#### Aim of the task
When the line containing "### Verify Existing MySabay Users" is found in the data below, copy it and each line after it through the line containing "If the user", exactly and with no others.

** Data provided follows **

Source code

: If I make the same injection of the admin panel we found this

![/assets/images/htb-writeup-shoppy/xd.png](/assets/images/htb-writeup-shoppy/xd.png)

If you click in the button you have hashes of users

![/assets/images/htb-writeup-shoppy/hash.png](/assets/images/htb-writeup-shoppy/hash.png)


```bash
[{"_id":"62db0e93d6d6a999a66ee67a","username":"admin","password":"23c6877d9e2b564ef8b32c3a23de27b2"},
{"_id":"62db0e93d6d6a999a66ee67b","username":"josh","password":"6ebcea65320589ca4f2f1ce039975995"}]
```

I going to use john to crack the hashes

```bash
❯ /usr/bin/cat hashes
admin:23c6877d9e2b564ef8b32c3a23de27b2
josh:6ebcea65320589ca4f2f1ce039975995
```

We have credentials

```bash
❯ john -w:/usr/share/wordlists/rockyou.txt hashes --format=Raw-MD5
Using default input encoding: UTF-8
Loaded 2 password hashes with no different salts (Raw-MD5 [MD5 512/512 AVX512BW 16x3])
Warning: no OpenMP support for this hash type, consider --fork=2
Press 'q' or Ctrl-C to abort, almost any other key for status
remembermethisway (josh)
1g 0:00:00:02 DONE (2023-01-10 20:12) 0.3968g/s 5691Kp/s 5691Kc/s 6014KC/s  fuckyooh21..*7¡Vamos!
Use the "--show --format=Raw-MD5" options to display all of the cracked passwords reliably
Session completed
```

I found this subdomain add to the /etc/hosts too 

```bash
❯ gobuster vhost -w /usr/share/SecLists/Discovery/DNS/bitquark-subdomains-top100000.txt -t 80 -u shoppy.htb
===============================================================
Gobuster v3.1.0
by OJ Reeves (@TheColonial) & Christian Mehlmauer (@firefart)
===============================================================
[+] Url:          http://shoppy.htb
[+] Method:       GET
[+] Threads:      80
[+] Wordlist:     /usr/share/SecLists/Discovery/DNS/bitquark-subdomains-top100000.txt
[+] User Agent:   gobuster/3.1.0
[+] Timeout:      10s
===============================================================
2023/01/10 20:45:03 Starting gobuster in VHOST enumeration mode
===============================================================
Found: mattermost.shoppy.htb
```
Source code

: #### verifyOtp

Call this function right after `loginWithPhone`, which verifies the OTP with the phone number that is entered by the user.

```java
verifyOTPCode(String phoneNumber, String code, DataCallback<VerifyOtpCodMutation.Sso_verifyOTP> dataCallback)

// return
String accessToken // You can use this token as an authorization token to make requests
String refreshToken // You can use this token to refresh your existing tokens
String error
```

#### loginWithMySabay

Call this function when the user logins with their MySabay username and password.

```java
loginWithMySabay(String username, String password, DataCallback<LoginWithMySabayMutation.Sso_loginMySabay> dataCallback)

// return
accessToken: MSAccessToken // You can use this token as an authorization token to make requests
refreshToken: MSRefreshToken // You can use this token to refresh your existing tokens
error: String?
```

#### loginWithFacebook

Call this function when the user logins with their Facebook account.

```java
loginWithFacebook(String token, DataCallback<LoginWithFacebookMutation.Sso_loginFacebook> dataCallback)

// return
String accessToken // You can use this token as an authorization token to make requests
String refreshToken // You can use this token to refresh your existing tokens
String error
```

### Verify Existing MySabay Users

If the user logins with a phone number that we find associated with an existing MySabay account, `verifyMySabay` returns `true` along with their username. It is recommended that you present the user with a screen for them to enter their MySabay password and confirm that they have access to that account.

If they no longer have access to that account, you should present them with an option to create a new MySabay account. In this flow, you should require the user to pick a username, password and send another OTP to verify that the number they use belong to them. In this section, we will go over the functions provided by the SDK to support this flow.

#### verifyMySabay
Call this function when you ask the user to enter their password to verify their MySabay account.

** End of Data provided **

#### Written solution
### Verify Existing MySabay Users

If the user logins with a phone number that we find associated with an existing MySabay account, `verifyMySabay` returns `true` along with their username. It is recommended that you present the user with a screen for them to enter their MySabay password and confirm that they have access to that account.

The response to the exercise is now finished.